Most people with Hep C have no symptoms. Some feel ongoing fatigue and achiness, while a minority have joint pains, rashes (with lumps, blisters, bruises, or easy scarring), or decreased kidney function. Treatment for Hep C usually helps.
Treatment has become very easy since 2014. Before that, it had lots of side effects, and didn’t work well. Newer drugs have virtually no side effects, and cure almost 100% of people in usually 2-3 months. There are various ways to determine how much damage has already progressed in the liver — the more damage, the sooner they should be treated. But it’s also OK to treat everyone. The problem is that some cost over $150,000 for a full treatment course, so insurances delay approval.
Since most people with Hep C have no idea they’re infected, it’s important to screen high risk people for it. These include anyone who was born 1945-1965, ever injected drugs, had blood transfusions before 1992, was in prison, got kidney dialysis, has HIV, has abnormal liver tests on routine labs, whose partner or mother had Hep C, or who lived in a high-risk country.
Hepatitis D — A virus that can only cause illness if the person also has chronic Hepatitis B. It’s rare in the US, more common in the Mediterranean area and Far East Asia. It causes cirrhosis (liver failure) fairly rapidly. There’s no treatment, although treating chronic Hep B can prevent Hep D complications. See Hepatitis Blood Tests for how to diagnose it.

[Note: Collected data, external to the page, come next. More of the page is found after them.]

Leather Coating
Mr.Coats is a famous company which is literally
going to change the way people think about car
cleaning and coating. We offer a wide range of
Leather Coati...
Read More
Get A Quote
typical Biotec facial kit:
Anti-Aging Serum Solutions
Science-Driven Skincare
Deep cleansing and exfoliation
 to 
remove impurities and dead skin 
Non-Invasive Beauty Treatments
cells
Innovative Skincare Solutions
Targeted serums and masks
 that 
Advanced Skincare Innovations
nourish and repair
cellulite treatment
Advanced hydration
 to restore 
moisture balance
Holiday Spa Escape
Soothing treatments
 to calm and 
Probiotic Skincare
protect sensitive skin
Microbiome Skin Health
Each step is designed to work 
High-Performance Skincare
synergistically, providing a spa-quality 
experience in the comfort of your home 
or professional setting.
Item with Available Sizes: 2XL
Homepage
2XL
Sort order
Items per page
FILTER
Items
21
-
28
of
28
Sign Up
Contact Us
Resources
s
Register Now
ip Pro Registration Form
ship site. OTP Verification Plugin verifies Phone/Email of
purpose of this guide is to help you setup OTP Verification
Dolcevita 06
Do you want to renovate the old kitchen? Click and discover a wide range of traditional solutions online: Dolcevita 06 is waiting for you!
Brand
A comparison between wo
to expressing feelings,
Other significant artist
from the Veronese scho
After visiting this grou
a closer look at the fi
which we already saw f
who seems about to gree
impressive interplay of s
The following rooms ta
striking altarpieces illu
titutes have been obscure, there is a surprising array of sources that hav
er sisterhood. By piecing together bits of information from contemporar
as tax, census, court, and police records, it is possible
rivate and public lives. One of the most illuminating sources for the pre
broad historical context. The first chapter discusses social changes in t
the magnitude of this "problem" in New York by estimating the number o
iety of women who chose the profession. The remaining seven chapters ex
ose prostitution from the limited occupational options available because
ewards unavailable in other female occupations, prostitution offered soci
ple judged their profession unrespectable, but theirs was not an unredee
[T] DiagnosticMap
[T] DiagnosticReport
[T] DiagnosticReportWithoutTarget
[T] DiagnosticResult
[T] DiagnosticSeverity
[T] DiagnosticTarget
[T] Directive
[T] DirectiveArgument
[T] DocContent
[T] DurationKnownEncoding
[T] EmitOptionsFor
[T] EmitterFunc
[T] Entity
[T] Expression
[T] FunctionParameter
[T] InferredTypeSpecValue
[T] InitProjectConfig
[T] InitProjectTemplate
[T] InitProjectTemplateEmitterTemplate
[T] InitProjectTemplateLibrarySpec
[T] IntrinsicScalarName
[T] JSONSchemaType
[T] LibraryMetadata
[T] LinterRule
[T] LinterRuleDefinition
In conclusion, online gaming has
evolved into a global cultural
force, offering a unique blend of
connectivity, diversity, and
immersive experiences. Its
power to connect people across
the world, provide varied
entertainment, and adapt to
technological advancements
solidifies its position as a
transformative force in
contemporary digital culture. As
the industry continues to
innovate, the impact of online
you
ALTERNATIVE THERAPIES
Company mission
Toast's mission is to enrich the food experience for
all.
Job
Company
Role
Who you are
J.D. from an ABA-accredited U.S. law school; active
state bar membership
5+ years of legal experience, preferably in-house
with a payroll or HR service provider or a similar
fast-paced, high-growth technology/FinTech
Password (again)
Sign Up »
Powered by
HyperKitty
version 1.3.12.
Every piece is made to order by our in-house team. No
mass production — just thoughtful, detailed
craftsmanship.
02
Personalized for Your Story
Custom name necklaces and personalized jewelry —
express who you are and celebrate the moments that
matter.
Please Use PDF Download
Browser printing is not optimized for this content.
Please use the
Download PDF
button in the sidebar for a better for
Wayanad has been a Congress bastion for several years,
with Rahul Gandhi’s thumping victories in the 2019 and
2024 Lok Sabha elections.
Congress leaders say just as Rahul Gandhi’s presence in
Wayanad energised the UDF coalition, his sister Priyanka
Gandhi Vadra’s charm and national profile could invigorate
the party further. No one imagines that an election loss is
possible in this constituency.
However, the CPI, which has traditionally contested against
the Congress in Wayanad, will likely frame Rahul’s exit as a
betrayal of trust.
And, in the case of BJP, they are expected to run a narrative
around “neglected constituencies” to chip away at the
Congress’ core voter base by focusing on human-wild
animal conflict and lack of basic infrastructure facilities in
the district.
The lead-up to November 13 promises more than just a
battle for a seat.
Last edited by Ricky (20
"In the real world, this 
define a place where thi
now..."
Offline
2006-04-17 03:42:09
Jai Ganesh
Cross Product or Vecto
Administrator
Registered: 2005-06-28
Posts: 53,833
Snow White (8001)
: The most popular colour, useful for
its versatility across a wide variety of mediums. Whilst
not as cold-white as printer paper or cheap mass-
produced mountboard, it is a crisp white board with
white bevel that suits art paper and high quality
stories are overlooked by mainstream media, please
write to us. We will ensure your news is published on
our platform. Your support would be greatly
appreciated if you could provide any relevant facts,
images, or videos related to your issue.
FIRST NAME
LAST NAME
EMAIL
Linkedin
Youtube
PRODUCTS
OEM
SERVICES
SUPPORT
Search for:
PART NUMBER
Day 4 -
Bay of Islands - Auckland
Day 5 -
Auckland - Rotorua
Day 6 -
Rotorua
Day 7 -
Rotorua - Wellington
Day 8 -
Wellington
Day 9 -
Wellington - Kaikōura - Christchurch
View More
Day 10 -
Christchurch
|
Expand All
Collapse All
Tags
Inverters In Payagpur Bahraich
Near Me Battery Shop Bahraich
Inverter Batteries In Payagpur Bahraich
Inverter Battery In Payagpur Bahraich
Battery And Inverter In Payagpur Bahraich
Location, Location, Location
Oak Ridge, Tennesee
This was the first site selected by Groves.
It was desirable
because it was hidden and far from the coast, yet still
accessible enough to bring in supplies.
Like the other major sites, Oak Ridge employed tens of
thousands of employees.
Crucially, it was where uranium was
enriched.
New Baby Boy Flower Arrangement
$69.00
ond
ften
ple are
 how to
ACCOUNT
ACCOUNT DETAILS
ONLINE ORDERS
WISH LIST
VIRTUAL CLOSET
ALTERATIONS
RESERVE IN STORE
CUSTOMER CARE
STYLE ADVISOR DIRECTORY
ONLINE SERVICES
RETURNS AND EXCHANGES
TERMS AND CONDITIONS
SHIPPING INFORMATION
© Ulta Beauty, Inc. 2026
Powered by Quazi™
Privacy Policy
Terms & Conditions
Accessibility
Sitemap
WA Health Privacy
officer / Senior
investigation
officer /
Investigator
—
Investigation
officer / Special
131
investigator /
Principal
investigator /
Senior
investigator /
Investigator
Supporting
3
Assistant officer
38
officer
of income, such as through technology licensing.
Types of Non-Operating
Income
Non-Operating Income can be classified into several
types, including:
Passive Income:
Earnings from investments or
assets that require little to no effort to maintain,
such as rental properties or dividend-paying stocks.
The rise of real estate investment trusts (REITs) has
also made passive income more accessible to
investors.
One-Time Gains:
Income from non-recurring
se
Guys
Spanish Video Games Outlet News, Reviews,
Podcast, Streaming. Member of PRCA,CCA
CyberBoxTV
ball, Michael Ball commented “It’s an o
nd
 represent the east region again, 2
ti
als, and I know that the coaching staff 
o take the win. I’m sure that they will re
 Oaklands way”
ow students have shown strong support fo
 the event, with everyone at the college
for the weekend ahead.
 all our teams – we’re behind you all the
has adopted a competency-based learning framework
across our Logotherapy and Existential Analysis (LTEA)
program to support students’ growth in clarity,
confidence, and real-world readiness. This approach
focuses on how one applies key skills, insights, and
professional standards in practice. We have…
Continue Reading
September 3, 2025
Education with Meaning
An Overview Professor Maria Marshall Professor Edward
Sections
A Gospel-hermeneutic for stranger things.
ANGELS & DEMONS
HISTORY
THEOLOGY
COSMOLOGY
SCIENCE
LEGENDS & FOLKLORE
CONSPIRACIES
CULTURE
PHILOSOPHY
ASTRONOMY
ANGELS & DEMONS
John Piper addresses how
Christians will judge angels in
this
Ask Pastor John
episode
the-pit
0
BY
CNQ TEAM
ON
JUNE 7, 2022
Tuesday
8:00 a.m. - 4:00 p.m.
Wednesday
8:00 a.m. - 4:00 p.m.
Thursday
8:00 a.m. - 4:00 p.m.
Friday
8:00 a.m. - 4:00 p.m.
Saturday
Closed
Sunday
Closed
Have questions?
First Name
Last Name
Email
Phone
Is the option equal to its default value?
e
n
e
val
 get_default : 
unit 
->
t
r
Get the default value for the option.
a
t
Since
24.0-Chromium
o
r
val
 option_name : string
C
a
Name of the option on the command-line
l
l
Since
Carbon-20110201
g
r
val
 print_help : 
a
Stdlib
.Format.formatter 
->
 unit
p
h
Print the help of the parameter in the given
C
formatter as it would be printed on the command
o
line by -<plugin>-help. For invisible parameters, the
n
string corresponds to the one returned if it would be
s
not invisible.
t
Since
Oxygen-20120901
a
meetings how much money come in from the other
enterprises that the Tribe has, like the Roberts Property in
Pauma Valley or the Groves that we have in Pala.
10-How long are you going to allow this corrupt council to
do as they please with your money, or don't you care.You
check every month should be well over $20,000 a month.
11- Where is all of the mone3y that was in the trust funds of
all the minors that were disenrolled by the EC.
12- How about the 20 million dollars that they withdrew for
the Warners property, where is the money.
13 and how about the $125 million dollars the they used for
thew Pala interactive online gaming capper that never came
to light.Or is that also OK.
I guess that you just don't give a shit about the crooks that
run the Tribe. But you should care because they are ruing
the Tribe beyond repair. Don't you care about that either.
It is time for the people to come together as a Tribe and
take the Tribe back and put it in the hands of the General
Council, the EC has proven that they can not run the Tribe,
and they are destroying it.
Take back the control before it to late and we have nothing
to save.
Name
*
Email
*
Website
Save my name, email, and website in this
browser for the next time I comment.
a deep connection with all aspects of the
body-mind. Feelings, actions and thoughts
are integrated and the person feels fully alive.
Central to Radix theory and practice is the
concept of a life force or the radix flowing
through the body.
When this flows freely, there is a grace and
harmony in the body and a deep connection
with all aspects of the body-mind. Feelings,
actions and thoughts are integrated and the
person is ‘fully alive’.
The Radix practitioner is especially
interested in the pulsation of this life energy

Hepatitis E — This virus is transmitted like Hep A, into the mouth from contaminated water or food (like if a food-handler didn’t wash their hands), maybe from undercooked meat. It’s common in poor countries, but very rare in the US, only seen among returning travelers. It causes a somewhat severe illness like Hep A [see above], and gets better on its own. There’s no chronic ongoing illness like with Hep B or C.
The main danger is for pregnant women, especially in late pregnancy, when maybe 25% might die!!! As such, we might strongly advise pregnant women against traveling to poor countries. There’s no blood test for Hep E available in the US, although the CDC could arrange for it if necessary.
There’s also a Hepatitis G, a virus which doesn’t cause disease. People used to think that this virus might protect against getting HIV, but it doesn’t. And finally, what happened to “Hepatitis F”? Well, a virus was discovered and named, but then found out to be a mistake! So now after “E” comes “G”.